One of its most critical functions is its Crisis Stabilization Unit, which operates 24 hours a day, seven days a week. For people experiencing a psychiatric emergency, this is a walk-in resource that provides immediate evaluation and care. The organization also runs a behavioral hospital offering 24-hour inpatient treatment for adults 18 and older, along with a Senior Peer Program that connects older adults with social support to reduce isolation and prevent conditions like major depression.
Polara Health’s importance comes down to access. Rural and semi-rural areas in Arizona often lack the density of mental health providers found in larger cities. A comprehensive behavioral health organization that handles everything from crisis intervention to long-term outpatient care fills a role that might otherwise go unmet in communities like those across Yavapai County. Nearly six decades of continuous operation speaks to how embedded the organization has become in its community’s safety net.
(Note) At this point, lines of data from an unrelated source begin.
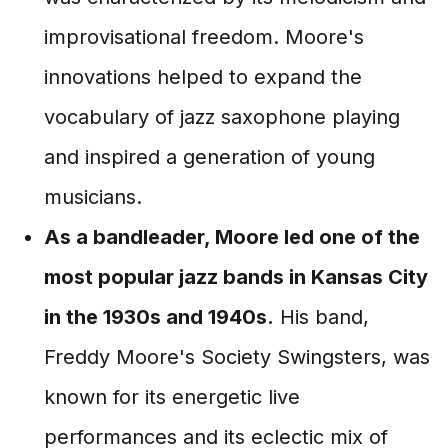
improvisational freedom. Moore's
innovations helped to expand the
vocabulary of jazz saxophone playing
and inspired a generation of young
musicians.
As a bandleader, Moore led one of the
most popular jazz bands in Kansas City
in the 1930s and 1940s.
His band,
Freddy Moore's Society Swingsters, was
known for its energetic live
performances and its eclectic mix of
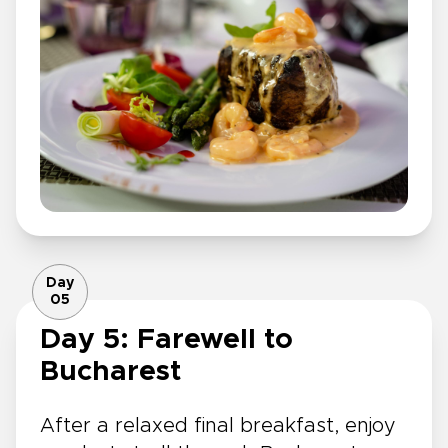
Day
05
Day 5: Farewell to
Bucharest
After a relaxed final breakfast, enjoy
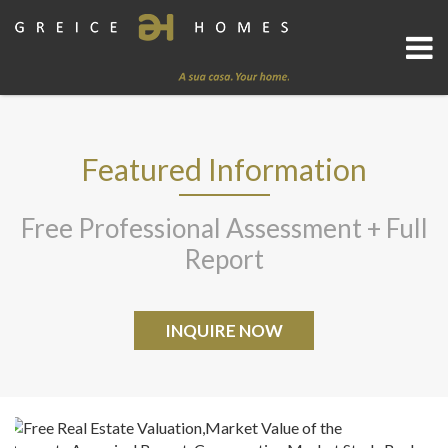
Featured Information
Free Professional Assessment + Full
Report
INQUIRE NOW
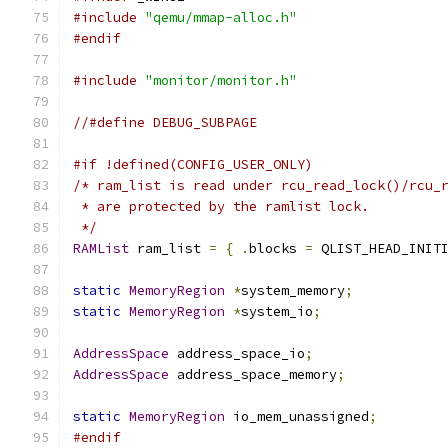
#include
"qemu/mmap-alloc.h"
#endif
#include
"monitor/monitor.h"
//#define DEBUG_SUBPAGE
#if !defined(CONFIG_USER_ONLY)
/* ram_list is read under rcu_read_lock()/rcu_
 * are protected by the ramlist lock.
 */
RAMList
 ram_list 
=
{
.
blocks 
=
 QLIST_HEAD_INIT
static
MemoryRegion
*
system_memory
;
static
MemoryRegion
*
system_io
;
AddressSpace
 address_space_io
;
AddressSpace
 address_space_memory
;
static
MemoryRegion
 io_mem_unassigned
;
#endif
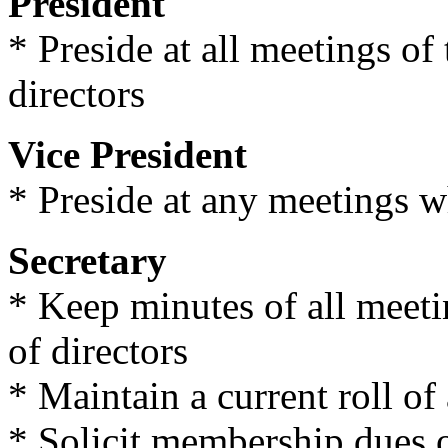
President
* Preside at all meetings o
directors
Vice President
* Preside at any meetings w
Secretary
* Keep minutes of all meet
of directors
* Maintain a current roll of
* Solicit membership dues 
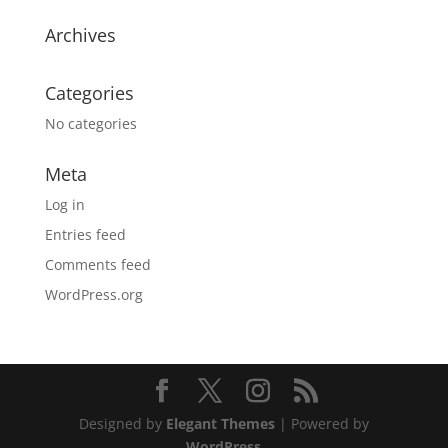
Archives
Categories
No categories
Meta
Log in
Entries feed
Comments feed
WordPress.org
Designed by
Elegant Themes
| Powered by
WordPress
Two Organizations, One Common Thread
Whether you’re looking at pedestrian accessibility or behavioral health, the underlying reason Polara’s work matters is the same: both organizations serve populations that are routinely underserved. People with visual impairments navigate a built environment designed primarily for sighted users. People in psychiatric crisis, particularly in less urban areas, often face long wait times or distant facilities. Polara Enterprises and Polara Health each address a specific gap where the absence of their services would leave vulnerable people without practical options for safety and independence.